Yesterday I saw Inglourious Basterds [sic], Quentin Tarantino’s latest project. It’s an epic tale of World War II intrigue, assassination attempts and gory Jewish revenge fantasy. In style, it was typical Tarantino. The film began with a long, talky scene fraught with tension, and moved through the series of long set pieces we’ve come to expect from the director of Kill Bill and Pulp Fiction.
While I enjoyed Tarantino’s latest project, it left me feeling a little hollow inside. It really feels like the writer/director has utterly failed to develop as an artist. He’s technically astute, and has an incredible repertoire of film history in his head on which to draw. This seems to make him an incredible writer and director of individual scenes and set pieces. Inglourious Basterds, for example, begins with a fay Nazi officer interrogating a French farmer about some Jews he may or may not be concealing. Depending on how you feel, it’s an homage to or highly derivative of the work of Sergio Leone.
It’s a riveting scene, but, much like Kill Bill, it’s preceded by a title card that explains that this is ‘Chapter One’. Other title cards follow. See, Tarantino can’t seem to resist reminding us that we’re watching a film. And not just any film–one of his films. Hence the title cards, the self-aware performances his actors give, the conspicuous song choices, the film-within-a-film in this movie and so forth. They’re all post-modern tricks that felt very hip in 1994.
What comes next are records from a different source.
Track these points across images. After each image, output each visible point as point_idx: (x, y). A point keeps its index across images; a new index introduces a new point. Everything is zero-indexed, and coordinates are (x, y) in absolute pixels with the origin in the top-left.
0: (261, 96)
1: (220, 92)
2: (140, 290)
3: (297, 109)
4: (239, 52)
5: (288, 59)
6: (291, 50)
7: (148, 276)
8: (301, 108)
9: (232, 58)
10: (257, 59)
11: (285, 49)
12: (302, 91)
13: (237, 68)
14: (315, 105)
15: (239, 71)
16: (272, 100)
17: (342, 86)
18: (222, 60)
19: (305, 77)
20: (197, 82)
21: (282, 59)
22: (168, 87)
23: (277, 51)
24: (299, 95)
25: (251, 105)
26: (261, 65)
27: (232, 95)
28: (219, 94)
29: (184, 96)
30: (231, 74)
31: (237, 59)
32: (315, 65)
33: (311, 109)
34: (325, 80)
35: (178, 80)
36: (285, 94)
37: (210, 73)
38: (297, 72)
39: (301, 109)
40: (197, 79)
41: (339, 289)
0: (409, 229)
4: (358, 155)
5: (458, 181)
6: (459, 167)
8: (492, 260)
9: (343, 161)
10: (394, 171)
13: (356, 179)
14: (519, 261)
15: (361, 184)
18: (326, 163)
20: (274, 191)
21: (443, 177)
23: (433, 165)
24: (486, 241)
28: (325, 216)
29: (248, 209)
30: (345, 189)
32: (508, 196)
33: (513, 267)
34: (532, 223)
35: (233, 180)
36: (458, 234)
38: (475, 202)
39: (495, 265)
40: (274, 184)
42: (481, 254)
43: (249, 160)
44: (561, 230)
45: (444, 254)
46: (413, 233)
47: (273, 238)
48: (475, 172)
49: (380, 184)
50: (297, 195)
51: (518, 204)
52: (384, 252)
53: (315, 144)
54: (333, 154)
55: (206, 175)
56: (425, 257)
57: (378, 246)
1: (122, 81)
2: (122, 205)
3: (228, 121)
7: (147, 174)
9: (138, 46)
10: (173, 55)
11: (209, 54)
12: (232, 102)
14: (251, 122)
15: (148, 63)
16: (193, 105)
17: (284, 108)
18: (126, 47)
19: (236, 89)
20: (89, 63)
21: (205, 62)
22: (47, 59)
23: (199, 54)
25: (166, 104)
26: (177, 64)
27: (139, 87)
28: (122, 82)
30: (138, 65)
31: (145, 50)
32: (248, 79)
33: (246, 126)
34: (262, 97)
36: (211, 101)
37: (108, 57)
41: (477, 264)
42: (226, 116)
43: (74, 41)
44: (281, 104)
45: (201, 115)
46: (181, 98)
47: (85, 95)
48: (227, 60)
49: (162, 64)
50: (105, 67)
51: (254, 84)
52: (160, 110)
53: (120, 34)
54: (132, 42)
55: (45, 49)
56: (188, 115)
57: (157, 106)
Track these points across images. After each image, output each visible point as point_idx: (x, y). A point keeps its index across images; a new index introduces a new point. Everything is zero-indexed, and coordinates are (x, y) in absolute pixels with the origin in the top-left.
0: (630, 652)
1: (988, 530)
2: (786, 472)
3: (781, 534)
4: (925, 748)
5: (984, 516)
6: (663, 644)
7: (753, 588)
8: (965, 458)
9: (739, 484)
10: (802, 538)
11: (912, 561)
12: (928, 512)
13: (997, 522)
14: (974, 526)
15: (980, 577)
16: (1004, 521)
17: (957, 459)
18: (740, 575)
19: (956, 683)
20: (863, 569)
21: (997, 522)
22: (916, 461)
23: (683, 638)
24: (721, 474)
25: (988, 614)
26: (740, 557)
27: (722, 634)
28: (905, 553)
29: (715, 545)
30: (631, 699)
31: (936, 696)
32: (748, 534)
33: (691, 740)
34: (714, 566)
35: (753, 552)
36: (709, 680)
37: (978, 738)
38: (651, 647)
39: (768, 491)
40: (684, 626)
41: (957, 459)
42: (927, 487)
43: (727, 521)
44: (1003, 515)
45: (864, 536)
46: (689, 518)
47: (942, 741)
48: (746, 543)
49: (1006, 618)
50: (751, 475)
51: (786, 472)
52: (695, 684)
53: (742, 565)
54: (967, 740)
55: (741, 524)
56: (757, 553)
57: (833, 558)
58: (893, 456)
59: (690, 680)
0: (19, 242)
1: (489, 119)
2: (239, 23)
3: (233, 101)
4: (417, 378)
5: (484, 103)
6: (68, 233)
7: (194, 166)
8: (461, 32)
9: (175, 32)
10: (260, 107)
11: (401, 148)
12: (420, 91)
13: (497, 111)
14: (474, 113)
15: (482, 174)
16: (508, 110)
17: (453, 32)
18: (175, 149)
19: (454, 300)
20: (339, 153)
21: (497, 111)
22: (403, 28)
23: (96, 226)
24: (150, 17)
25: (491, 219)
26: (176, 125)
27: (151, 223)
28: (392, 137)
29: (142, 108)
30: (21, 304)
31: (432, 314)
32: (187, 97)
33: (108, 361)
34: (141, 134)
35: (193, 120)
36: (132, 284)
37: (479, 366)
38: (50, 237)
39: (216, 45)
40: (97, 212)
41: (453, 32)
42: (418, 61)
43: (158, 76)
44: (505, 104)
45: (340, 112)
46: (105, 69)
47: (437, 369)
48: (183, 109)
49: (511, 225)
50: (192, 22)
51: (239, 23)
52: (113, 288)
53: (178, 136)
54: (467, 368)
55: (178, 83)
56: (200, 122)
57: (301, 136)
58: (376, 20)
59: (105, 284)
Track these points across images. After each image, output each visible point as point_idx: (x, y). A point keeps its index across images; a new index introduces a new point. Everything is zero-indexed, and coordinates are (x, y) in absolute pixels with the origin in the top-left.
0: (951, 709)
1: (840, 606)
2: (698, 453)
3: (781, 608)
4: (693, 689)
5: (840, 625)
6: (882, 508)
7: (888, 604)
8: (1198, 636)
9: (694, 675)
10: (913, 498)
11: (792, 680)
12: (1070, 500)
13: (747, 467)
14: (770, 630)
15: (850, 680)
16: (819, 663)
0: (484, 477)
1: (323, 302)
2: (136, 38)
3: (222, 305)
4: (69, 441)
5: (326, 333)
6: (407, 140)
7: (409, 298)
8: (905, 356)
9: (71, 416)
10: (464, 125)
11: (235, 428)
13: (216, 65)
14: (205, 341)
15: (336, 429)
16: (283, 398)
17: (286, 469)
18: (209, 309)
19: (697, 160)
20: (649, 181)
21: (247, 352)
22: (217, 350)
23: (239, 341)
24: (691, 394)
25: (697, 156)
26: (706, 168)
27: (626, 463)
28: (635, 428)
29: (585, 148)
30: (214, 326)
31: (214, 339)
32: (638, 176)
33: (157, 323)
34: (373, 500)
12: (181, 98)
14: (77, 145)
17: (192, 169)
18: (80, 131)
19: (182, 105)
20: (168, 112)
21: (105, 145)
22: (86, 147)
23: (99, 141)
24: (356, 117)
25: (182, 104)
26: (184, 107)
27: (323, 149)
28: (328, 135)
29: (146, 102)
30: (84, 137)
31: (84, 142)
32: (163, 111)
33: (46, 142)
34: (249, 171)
Today, his films feel like sweet confections with hollow centers. There’s nothing wrong with plain old entertainment, but I really wish Tarantino would explore some themes beyond ‘how cool is retro?’, ‘the world is full of sudden violence’ and ‘I am a master film aesthete’. Here’s a quote from Cannes that kind of sums up my frustration with Tarantino-as-egotist-auteur. It’s in response to a question about the title’s mispelling:
Here’s the thing: I’m never going to explain that. You do an artistic flourish like that, and to describe it, to explain it, would just take the piss out of it and invalidate the whole stroke in the first place. Basquiat takes a letter ‘L’ from a hotel room door and sticks it on his painting. If he describes why he did it, he might as well not have done it at all. That’s my answer!”
Guess what, dude: you’re not Basquiat. I don’t actually mind his misspelling the title. It’s just that his films seem to reflect a kind of aesthetic snobbishness which I find frustrating.